Work order: Once the line containing "Estratégias Operacionais: O" is located, output it and every line after it through the end of the records, exactly as written and nothing else.

Saved entries
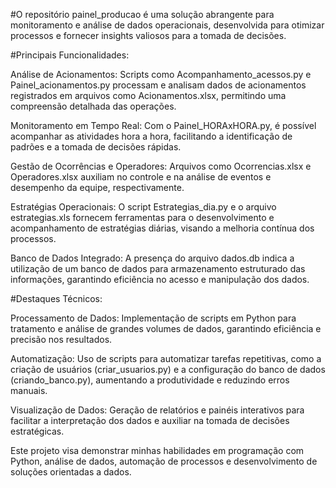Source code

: #O repositório painel_producao é uma solução abrangente para monitoramento e análise de dados operacionais, desenvolvida para otimizar processos e fornecer insights valiosos para a tomada de decisões.

#Principais Funcionalidades:

Análise de Acionamentos: Scripts como Acompanhamento_acessos.py e Painel_acionamentos.py processam e analisam dados de acionamentos registrados em arquivos como Acionamentos.xlsx, permitindo uma compreensão detalhada das operações.

Monitoramento em Tempo Real: Com o Painel_HORAxHORA.py, é possível acompanhar as atividades hora a hora, facilitando a identificação de padrões e a tomada de decisões rápidas.

Gestão de Ocorrências e Operadores: Arquivos como Ocorrencias.xlsx e Operadores.xlsx auxiliam no controle e na análise de eventos e desempenho da equipe, respectivamente.

Estratégias Operacionais: O script Estrategias_dia.py e o arquivo estrategias.xls fornecem ferramentas para o desenvolvimento e acompanhamento de estratégias diárias, visando a melhoria contínua dos processos.

Banco de Dados Integrado: A presença do arquivo dados.db indica a utilização de um banco de dados para armazenamento estruturado das informações, garantindo eficiência no acesso e manipulação dos dados.

#Destaques Técnicos:

Processamento de Dados: Implementação de scripts em Python para tratamento e análise de grandes volumes de dados, garantindo eficiência e precisão nos resultados.

Automatização: Uso de scripts para automatizar tarefas repetitivas, como a criação de usuários (criar_usuarios.py) e a configuração do banco de dados (criando_banco.py), aumentando a produtividade e reduzindo erros manuais.

Visualização de Dados: Geração de relatórios e painéis interativos para facilitar a interpretação dos dados e auxiliar na tomada de decisões estratégicas.

Este projeto visa demonstrar minhas habilidades em programação com Python, análise de dados, automação de processos e desenvolvimento de soluções orientadas a dados.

Written response:
Estratégias Operacionais: O script Estrategias_dia.py e o arquivo estrategias.xls fornecem ferramentas para o desenvolvimento e acompanhamento de estratégias diárias, visando a melhoria contínua dos processos.

Banco de Dados Integrado: A presença do arquivo dados.db indica a utilização de um banco de dados para armazenamento estruturado das informações, garantindo eficiência no acesso e manipulação dos dados.

#Destaques Técnicos:

Processamento de Dados: Implementação de scripts em Python para tratamento e análise de grandes volumes de dados, garantindo eficiência e precisão nos resultados.

Automatização: Uso de scripts para automatizar tarefas repetitivas, como a criação de usuários (criar_usuarios.py) e a configuração do banco de dados (criando_banco.py), aumentando a produtividade e reduzindo erros manuais.

Visualização de Dados: Geração de relatórios e painéis interativos para facilitar a interpretação dos dados e auxiliar na tomada de decisões estratégicas.

Este projeto visa demonstrar minhas habilidades em programação com Python, análise de dados, automação de processos e desenvolvimento de soluções orientadas a dados.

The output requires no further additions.